*AVAILABLE DATA*
'''
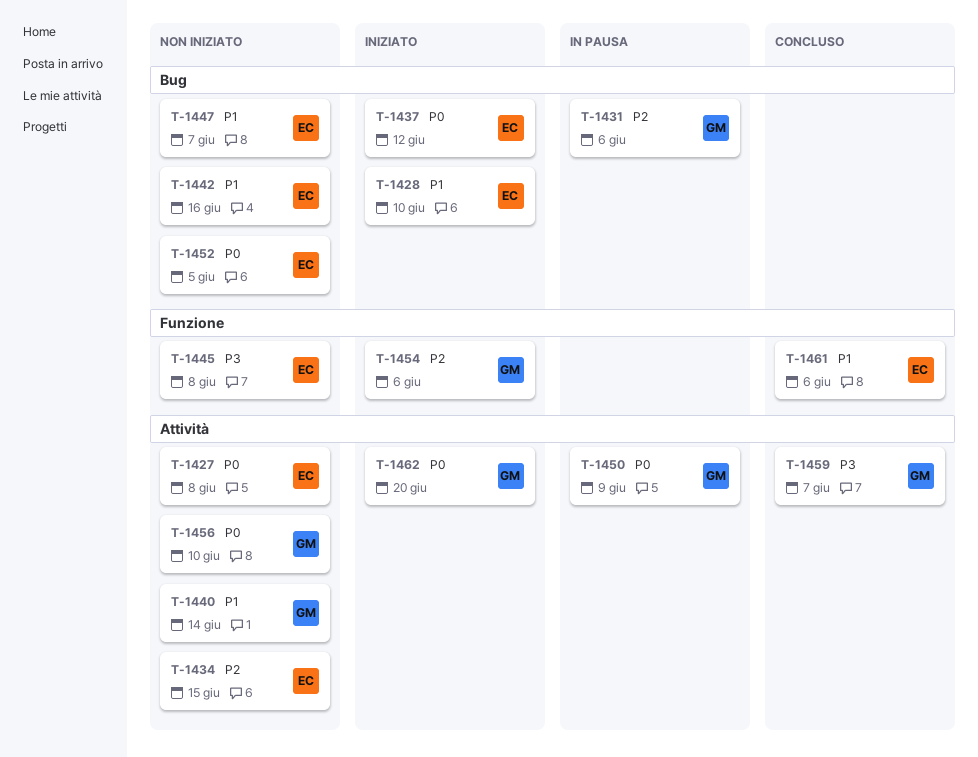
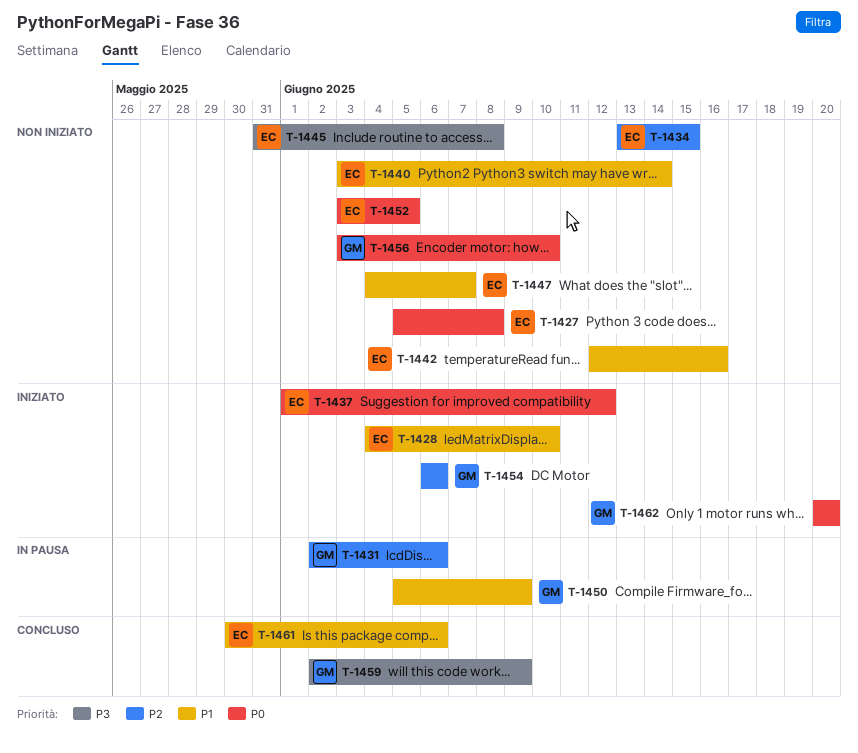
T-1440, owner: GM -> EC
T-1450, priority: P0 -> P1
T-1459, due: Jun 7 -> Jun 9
'''
'''
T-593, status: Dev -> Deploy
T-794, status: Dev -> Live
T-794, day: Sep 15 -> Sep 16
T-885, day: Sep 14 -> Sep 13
'''
*PROBLEM STATEMENT*
Once the line with "T-593, status: Dev -> Deploy" is found in the records above, print exactly that line and every line after it through the line with "T-885, day: Sep 14 -> Sep 13".

*ANSWER BOX*
T-593, status: Dev -> Deploy
T-794, status: Dev -> Live
T-794, day: Sep 15 -> Sep 16
T-885, day: Sep 14 -> Sep 13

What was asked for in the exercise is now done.